Now you can make word embedding vector using these word_index dict so that it looks like
For corpus 1 : [1, 2, 3]
For corpus 2 : [1, 2, 4, 3]
Enough talk let see some code : Also define oov_token for out of vocabulary words.
You can do like this :
vocab_size = 10000
embedding_dim = 16
max_length = 120
trunc_type='post'
oov_tok = "<OOV>"
from tensorflow.keras.preprocessing.text import Tokenizer
tokenizer = Tokenizer(num_words = vocab_size, oov_token=oov_tok)
tokenizer.fit_on_texts(training_sentences)
word_index = tokenizer.word_index
sequences = tokenizer.texts_to_sequences(training_sentences) # This will create word embedding vector
padded = pad_sequences(sequences,maxlen=max_length, truncating=trunc_type) # This will padd zeros according to `trunc_type`, here add zeros in last
testing_sequences = tokenizer.texts_to_sequences(testing_sentences)
testing_padded = pad_sequences(testing_sequences,maxlen=max_length)
Also see this GitHub code of me hope it will help
I am following the wildml blog on text classification using tensorflow. I am not able to understand the purpose of max_document_length in the code statement :
vocab_processor = learn.preprocessing.VocabularyProcessor(max_document_length)

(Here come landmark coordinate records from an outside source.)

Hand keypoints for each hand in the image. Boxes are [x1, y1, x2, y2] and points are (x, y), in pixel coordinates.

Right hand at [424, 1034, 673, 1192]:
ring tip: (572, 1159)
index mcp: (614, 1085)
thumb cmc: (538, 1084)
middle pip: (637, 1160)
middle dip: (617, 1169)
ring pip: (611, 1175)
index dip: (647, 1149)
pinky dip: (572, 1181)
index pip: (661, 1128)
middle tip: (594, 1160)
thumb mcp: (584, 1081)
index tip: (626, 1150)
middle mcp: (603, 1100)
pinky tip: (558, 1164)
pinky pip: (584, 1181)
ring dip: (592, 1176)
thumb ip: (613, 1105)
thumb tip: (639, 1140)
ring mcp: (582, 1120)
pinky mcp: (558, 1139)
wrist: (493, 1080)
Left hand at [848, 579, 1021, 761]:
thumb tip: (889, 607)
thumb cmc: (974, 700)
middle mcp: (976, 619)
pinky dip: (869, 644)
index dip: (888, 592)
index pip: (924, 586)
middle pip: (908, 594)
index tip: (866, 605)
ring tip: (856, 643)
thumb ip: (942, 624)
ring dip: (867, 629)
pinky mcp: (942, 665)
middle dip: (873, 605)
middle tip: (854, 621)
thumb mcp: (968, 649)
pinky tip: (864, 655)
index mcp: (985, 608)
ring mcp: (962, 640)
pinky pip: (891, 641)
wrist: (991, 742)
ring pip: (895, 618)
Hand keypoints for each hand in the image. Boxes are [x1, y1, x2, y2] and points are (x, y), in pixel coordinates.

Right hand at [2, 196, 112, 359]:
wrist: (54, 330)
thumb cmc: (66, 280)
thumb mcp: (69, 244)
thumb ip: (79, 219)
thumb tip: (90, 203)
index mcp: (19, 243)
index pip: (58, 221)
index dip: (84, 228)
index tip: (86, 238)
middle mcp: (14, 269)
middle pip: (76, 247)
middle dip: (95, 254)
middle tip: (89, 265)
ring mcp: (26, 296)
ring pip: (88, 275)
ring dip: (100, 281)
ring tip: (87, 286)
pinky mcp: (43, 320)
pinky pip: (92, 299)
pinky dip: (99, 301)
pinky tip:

Also how can i extract vocabulary from the vocab_processor
I have figured out how to extract vocabulary from vocabularyprocessor object. This worked perfectly for me.
import numpy as np
from tensorflow.contrib import learn
x_text = ['This is a cat','This must be boy', 'This is a a dog']
max_document_length = max([len(x.split(" ")) for x in x_text])
## Create the vocabularyprocessor object, setting the max lengh of the documents.
vocab_processor = learn.preprocessing.VocabularyProcessor(max_document_length)
## Transform the documents using the vocabulary.
x = np.array(list(vocab_processor.fit_transform(x_text)))
## Extract word:id mapping from the object.
vocab_dict = vocab_processor.vocabulary_._mapping
## Sort the vocabulary dictionary on the basis of values(id).
## Both statements perform same task.
#sorted_vocab = sorted(vocab_dict.items(), key=operator.itemgetter(1))
sorted_vocab = sorted(vocab_dict.items(), key = lambda x : x[1])
## Treat the id's as index into list and create a list of words in the ascending order of id's
## word with id i goes at index i of the list.
vocabulary = list(list(zip(*sorted_vocab))[0])
print(vocabulary)
print(x)
not able to understand the purpose of max_document_length
The VocabularyProcessor maps your text documents into vectors, and you need these vectors to be of a consistent length.
Your input data records may not (or probably won't) be all the same length. For example if you're working with sentences for sentiment analysis they'll be of various lengths.
You provide this parameter to the VocabularyProcessor so that it can adjust the length of output vectors. According to the documentation,
max_document_length: Maximum length of documents. if documents are
longer, they will be trimmed, if shorter - padded.
Check out the source code.
def transform(self, raw_documents):
"""Transform documents to word-id matrix.
Convert words to ids with vocabulary fitted with fit or the one
provided in the constructor.
Args:
raw_documents: An iterable which yield either str or unicode.
Yields:
x: iterable, [n_samples, max_document_length]. Word-id matrix.
"""
for tokens in self._tokenizer(raw_documents):
word_ids = np.zeros(self.max_document_length, np.int64)
for idx, token in enumerate(tokens):
if idx >= self.max_document_length:
break
word_ids[idx] = self.vocabulary_.get(token)
yield word_ids
Note the line word_ids = np.zeros(self.max_document_length).
Each row in raw_documents variable will be mapped to a vector of length max_document_length.